◆ About this task ◆
Rewrite the text of the items with "Next" renamed to "Forward", keep everything else the same, and leave the pictures out.

Saved entries:
# # # # #

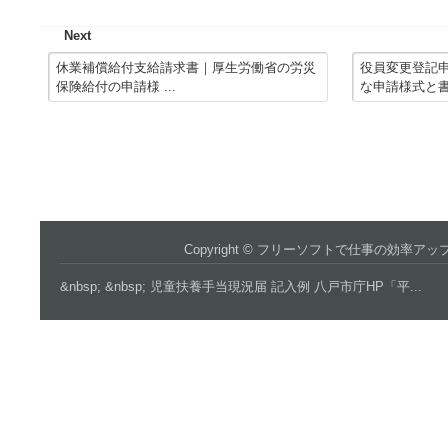
Next
休業補償給付支給請求書｜厚生労働省の労災
役員変更登記申
保険給付の申請様 ...
な申請様式と書き
Copyright ©
フリーソフトで仕事の効率アッ
&nbsp; &nbsp; 児童扶養手当現況届 記入例 八戸市庁HP「平...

# # # # #

◆ Exercise answer ◆
Forward
休業補償給付支給請求書｜厚生労働省の労災
役員変更登記申
保険給付の申請様 ...
な申請様式と書き
Copyright ©
フリーソフトで仕事の効率アッ
&nbsp; &nbsp; 児童扶養手当現況届 記入例 八戸市庁HP「平...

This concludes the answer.